### Goal:
Express the part of the records below that opens with the line containing "pose: elev=349.4 azim=133.5" and runs to the end of the records, both ends included, as a JSON list of strings with one string per line and blank lines left out.

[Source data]
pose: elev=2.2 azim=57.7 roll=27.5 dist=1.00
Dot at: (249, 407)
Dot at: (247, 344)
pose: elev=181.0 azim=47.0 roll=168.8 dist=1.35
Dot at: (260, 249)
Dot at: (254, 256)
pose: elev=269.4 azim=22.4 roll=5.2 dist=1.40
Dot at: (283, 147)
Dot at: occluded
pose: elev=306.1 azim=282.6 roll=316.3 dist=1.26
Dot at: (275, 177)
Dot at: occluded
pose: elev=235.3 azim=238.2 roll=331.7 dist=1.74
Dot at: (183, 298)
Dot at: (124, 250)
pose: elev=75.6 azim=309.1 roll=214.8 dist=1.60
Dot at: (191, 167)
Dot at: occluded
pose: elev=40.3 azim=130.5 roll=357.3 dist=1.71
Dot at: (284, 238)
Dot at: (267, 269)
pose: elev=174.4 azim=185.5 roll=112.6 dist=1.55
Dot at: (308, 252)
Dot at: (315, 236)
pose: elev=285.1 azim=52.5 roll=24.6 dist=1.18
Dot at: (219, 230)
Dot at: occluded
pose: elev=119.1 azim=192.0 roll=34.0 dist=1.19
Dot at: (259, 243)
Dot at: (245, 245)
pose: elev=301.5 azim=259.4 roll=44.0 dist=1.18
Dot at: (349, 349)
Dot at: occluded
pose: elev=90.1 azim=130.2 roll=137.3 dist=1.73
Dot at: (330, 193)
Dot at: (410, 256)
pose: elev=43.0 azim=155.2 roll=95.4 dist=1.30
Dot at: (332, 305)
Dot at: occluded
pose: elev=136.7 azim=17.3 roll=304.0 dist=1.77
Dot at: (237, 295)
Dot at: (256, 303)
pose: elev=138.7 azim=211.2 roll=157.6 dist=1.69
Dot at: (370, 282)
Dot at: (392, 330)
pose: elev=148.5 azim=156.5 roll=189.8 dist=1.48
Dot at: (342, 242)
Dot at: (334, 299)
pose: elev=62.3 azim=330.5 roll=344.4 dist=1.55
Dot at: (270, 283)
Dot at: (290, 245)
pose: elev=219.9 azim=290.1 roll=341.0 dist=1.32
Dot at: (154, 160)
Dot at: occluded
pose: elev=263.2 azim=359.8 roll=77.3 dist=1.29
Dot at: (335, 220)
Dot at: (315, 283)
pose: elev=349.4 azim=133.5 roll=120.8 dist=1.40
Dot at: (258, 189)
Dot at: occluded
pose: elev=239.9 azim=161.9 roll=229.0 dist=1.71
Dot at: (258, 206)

### Result for this exercise:
[
  "pose: elev=349.4 azim=133.5 roll=120.8 dist=1.40",
  "Dot at: (258, 189)",
  "Dot at: occluded",
  "pose: elev=239.9 azim=161.9 roll=229.0 dist=1.71",
  "Dot at: (258, 206)"
]